We were initially organized as a Delaware limited liability company on June 30, 2006 in connection with the acquisition by our former principal stockholder, which we refer to along with its affiliates and associates (excluding us and other companies that it or they own as a result of their investment activities) as Lone Star Fund, of Lone Star Steakhouse & Saloon, Inc., which owned the Del Frisco’s and Sullivan’s restaurant concepts. Following the acquisition, which we refer to as the Acquisition, Lone Star Fund restructured the company to separate certain other Lone Star Steakhouse & Saloon concepts by, among other things, spinning off the subsidiaries that owned and operated those concepts. We converted from a Delaware limited liability company to a Delaware corporation in July 2012 in connection with our initial public offering. During 2013, we completed three separate secondary offerings on behalf of Lone Star Fund in March, July and December, which fully liquidated the remaining outstanding shares owned by Lone Star Fund. Unless the context otherwise indicates, all references to “we,” “our,” “us,” or the “Company” refer to Del Frisco’s Restaurant Group, Inc. and its subsidiaries.

 

Our Company

We develop, own and operate three contemporary, high-end, complementary restaurants: Del Frisco’s Double Eagle Steak House, or Del Frisco’s, Sullivan’s Steakhouse, or Sullivan’s, and Del Frisco’s Grille, or the Grille. We are a leader in the full-service steakhouse industry based on average unit volume, or AUV, and EBITDA margin. We currently operate 50 restaurants in 23 states and the District of Columbia. Each of our three restaurant concepts offers steaks as well as other menu selections, such as chops and fresh seafood. These menu selections are complemented by an extensive, award-winning wine list. Del Frisco’s, Sullivan’s and the Grille are positioned within the fine dining segment and are designed to appeal to both business and local dining customers. Our Del Frisco’s restaurants are sited in urban locations to target customers seeking a “destination dining” experience while our Sullivan’s and Grille restaurants are intended to appeal to a broader demographic, allowing them to be located either in urban areas or in close proximity to affluent residential neighborhoods. We believe our success reflects consistent execution across all aspects of the dining experience, from the formulation of proprietary recipes to the procurement and presentation of high quality menu items and delivery of a positive customer experience.

EXERCISE SET:
1. According to the company description, how many restaurants does the company currently operate, and where?
2. Summarize the company description in two sentences.
The rows are separate material, unrelated to the company description.

DATA RECORDS:

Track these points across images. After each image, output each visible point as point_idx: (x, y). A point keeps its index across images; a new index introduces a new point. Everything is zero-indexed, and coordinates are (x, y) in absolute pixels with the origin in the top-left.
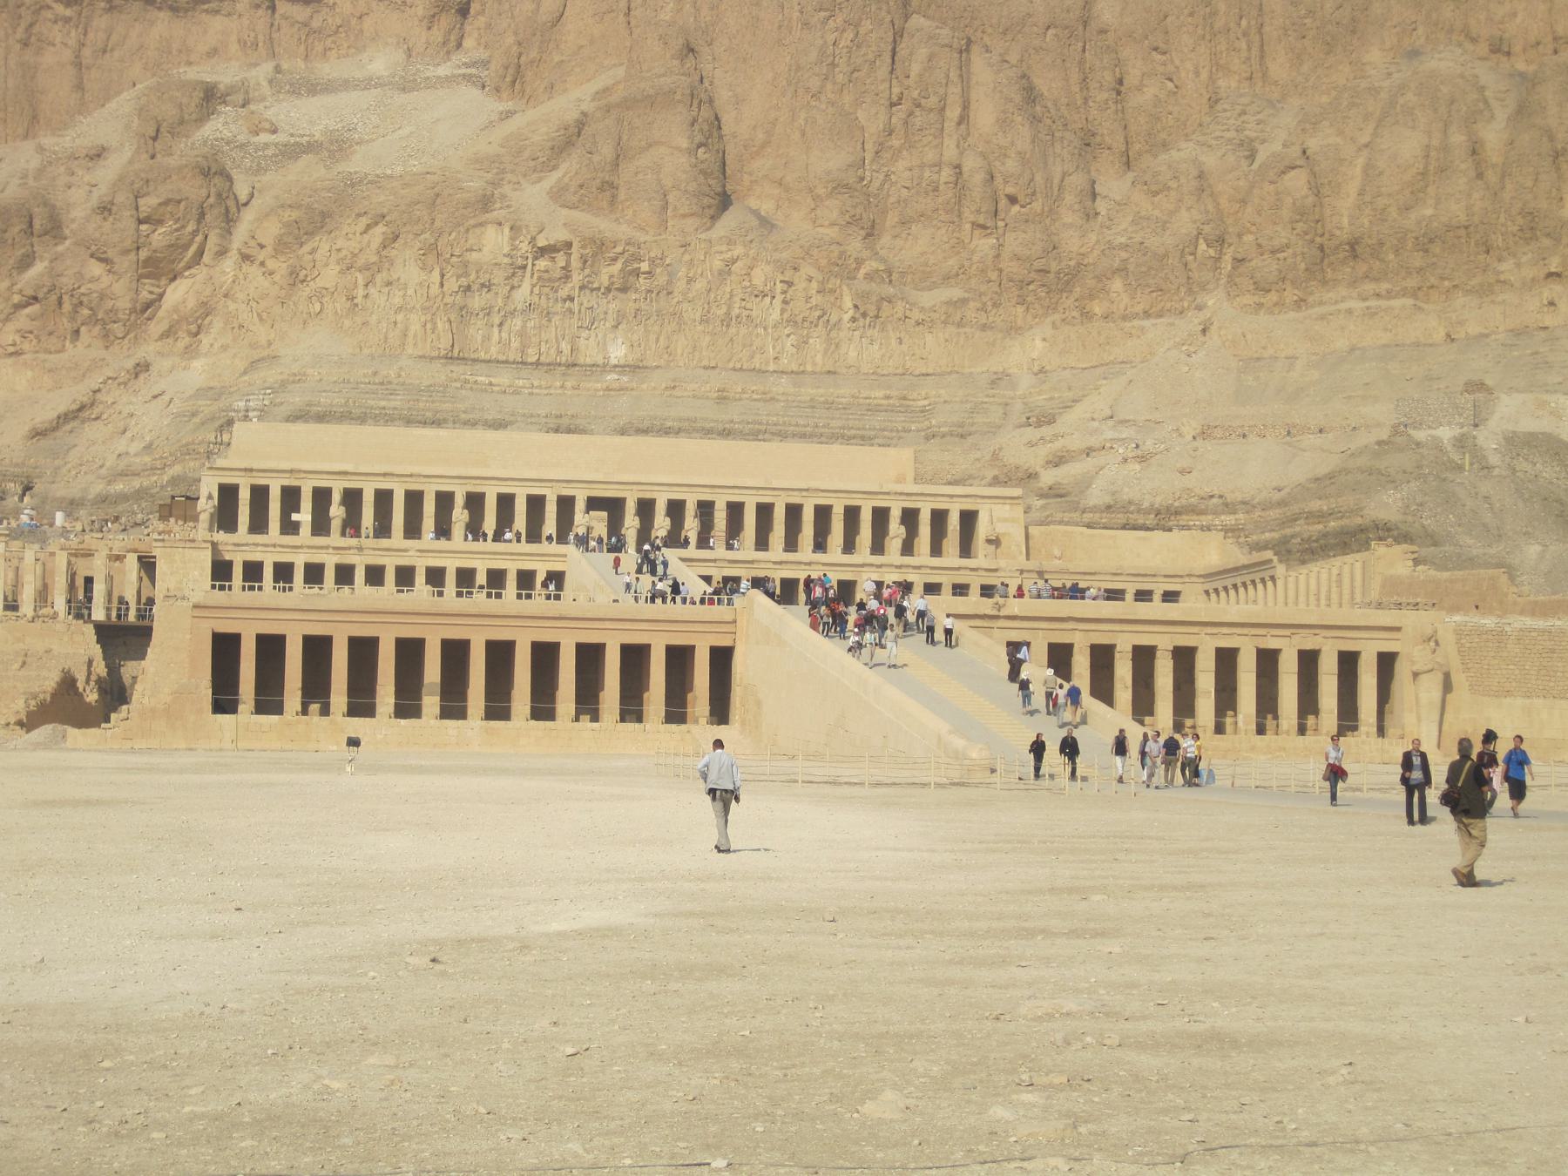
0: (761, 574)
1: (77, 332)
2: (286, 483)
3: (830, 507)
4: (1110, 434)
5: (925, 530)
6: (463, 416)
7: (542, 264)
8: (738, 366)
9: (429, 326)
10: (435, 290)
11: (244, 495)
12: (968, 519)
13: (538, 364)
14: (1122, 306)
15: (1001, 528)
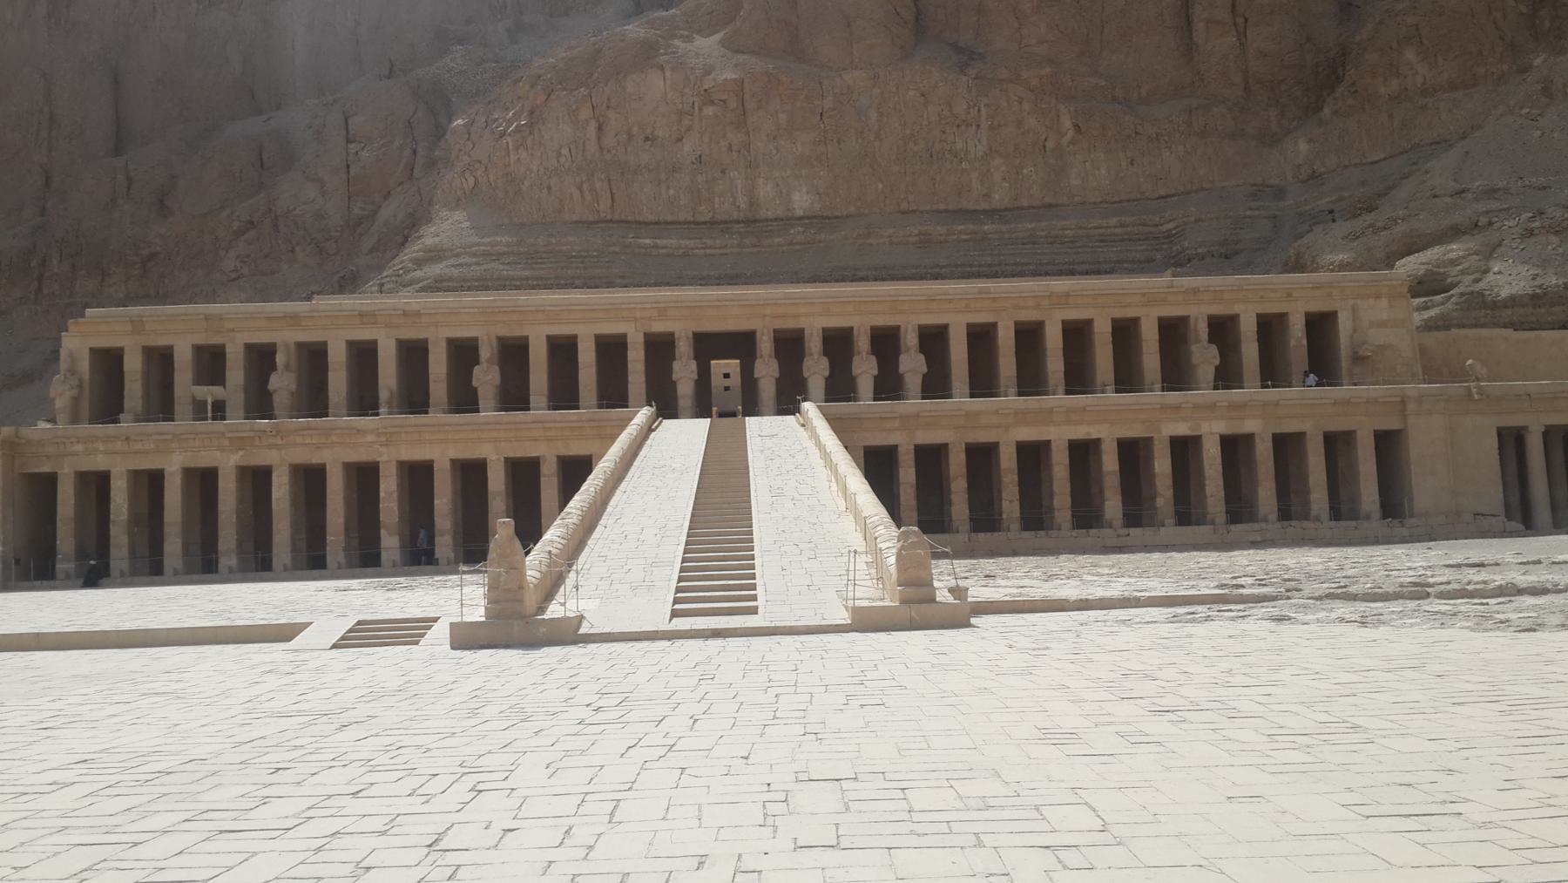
0: (984, 437)
1: (293, 251)
2: (201, 340)
3: (1089, 322)
4: (1481, 207)
5: (1250, 351)
6: (618, 281)
7: (709, 111)
8: (942, 207)
9: (585, 187)
10: (592, 148)
11: (133, 364)
12: (1320, 326)
13: (713, 223)
14: (1419, 80)
15: (1377, 337)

EXPECTED OUTPUTS:
1. It operates 50 restaurants in 23 states and the District of Columbia.

2. Del Frisco's Restaurant Group was first organized in 2006 as a Delaware limited liability company in connection with Lone Star Fund's acquisition of Lone Star Steakhouse & Saloon, became a Delaware corporation in July 2012 with its initial public offering, and saw Lone Star Fund sell its remaining shares through three secondary offerings in 2013. The company operates 50 high-end restaurants under three concepts (Del Frisco's, Sullivan's, and the Grille) that serve steaks, chops, and fresh seafood with an extensive wine list to business and local diners.